In October 2009, Taqa drew a halt to its spending spree in the wake of the surprise departure of Peter Barker-Homek, its chief executive officer. After completing its E285m [$413m] purchase of DSM Energie Holding from Netherlands-based Royal DSM, Taqa announced that its strategic focus would shift away from M&A to investing in its existing network. Taqa is now seeking to integrate its acquisitions and build its business organically.

“We want to focus on building these large-scale acquisitions, and see where we can grow from them,” says a company spokesperson. “We are not saying no to new acquisitions, but the priority is to grow the company organically.
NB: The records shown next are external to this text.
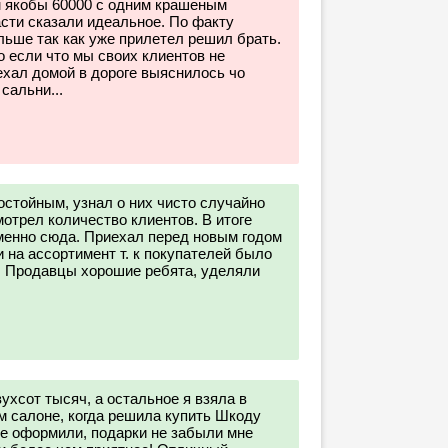
м якобы 60000 с одним крашеным
асти сказали идеальное. По факту
льше так как уже прилетел решил брать.
о если что мы своих клиентов не
хал домой в дороге выяснилось чо
сальни...
остойным, узнал о них чисто случайно
мотрел количество клиентов. В итоге
именно сюда. Приехал перед новым годом
и на ассортимент т. к покупателей было
т. Продавцы хорошие ребята, уделяли
хсот тысяч, а остальное я взяла в
м салоне, когда решила купить Шкоду
се оформили, подарки не забыли мне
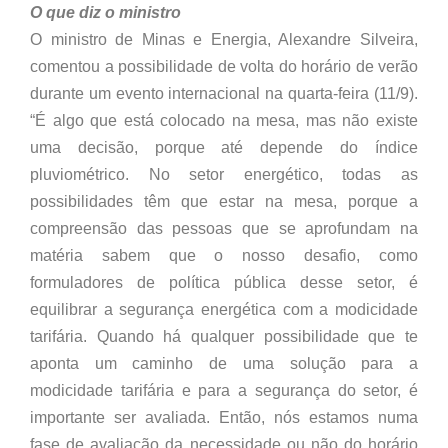
O que diz o ministro
O ministro de Minas e Energia, Alexandre Silveira,
comentou a possibilidade de volta do horário de verão
durante um evento internacional na quarta-feira (11/9).
“É algo que está colocado na mesa, mas não existe
uma decisão, porque até depende do índice
pluviométrico. No setor energético, todas as
possibilidades têm que estar na mesa, porque a
compreensão das pessoas que se aprofundam na
matéria sabem que o nosso desafio, como
formuladores de política pública desse setor, é
equilibrar a segurança energética com a modicidade
tarifária. Quando há qualquer possibilidade que te
aponta um caminho de uma solução para a
modicidade tarifária e para a segurança do setor, é
importante ser avaliada. Então, nós estamos numa
fase de avaliação da necessidade ou não do horário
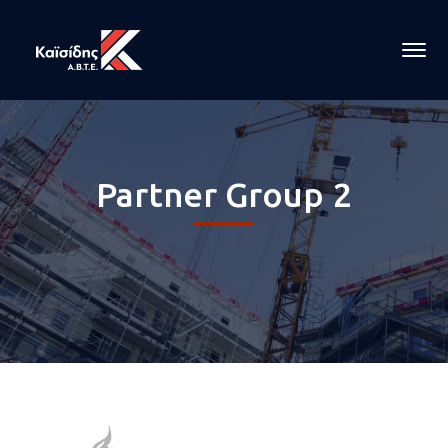
Partner Group 2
We can still be entrepreneurial without just being an investment company.”

Tough climate

There were always risks associated with Taqa’s high-spending M&A strategy. The decline in commodity prices left it with expensive assets in the oil sector, which were less likely to contribute to the company’s profits due to lower oil prices. Taqa’s third quarter 2009 results revealed the damage, with profits falling 88 per cent year-on-year to AED90m ($25m).

The Middle East’s energy sector has always been a difficult one for asset-hungry oil majors to penetrate, given the overwhelming dominance of national oil companies.

A major portion of the Middle East and North Africa (Mena) M&A activity of the boom period focused on companies with assets in emerging markets, such as North Africa, or peripheral Gulf markets, such as Oman, or regions much further afield, such as the North Sea, Canada and Asia.

For example, in 2007, the UAE’s Dana Petroleum bought US firm Devon Energy Corporation’s upstream petroleum business interests in Egypt for $375m.

Given the near impossibility of breaking into the main Middle East oil and gas exploration and production fields, M&A activity will remain focused on sub-sectors, such as service companies which support the national oil companies in regional oil and gas production.

“Your typical M&A deal is not going to include buying a field and going prospecting - that activity is typically dominated by the state-owned national oil companies,” says El-Solh.

“Any acquisition opportunities in the Mena region in 2010 will be on the service side, such as drilling, fabrication and vessel chartering firms,” adds El-Solh. “That is why Gulf Capital has invested in service companies, such as Gulf Marine Services [the largest regional operator of jack-up barges, used for installing offshore equipment] and Maritime Industrial Services [the region’s biggest builder of  mobile drilling platforms].”

Despite cheaper valuations, the market looks less ripe for M&A activity in 2010 than during the oil boom years, largely on account of the lack of ready access to finance. According to a MEED survey of bankers and advisers in July 2009, 52 per cent of respondents said accessing finance for acquisitions was the biggest hurdle to M&A deals in the region. This is still the main sentiment in early 2010.

Share swaps

“The big bottleneck right now is acquisition financing, so you are more likely to see share swaps, mergers or all-equity deals, but you are not going to find a typical leverage deal, as lending is simply not available in this environment,” says El-Solh.

Although oil prices rose through the second half of 2009, ending at $78 a barrel compared with $58 a barrel in July, energy assets dropped and finally reached realistic pricing levels, unlike the stratospheric figures seen in the peak 2006-07 period.

“In 2009, things started to get back to reality,” says El-Solh. “There is typically a one-year lag between the correction in the public and private markets, which meant that in late 2008, in the midst of the economic downturn, sellers of private companies were still looking for 2007 prices. Now, reality has sunk in and the asking price for private energy assets has become much more realistic, in line with the public markets.”

In November 2009, consultant Deloitte predicted that the decline in M&A activity in the global energy sector was expected to end in 2010 and, while a dearth of suitable acquisition targets is likely to obstruct M&A opportunities for the biggest companies in the region, smaller firms may find conditions more favourable.

While a return to the boom years of 2006-08 is unlikely in 2010, the flow of smaller M&A deals in the region may start again in the middle of this year.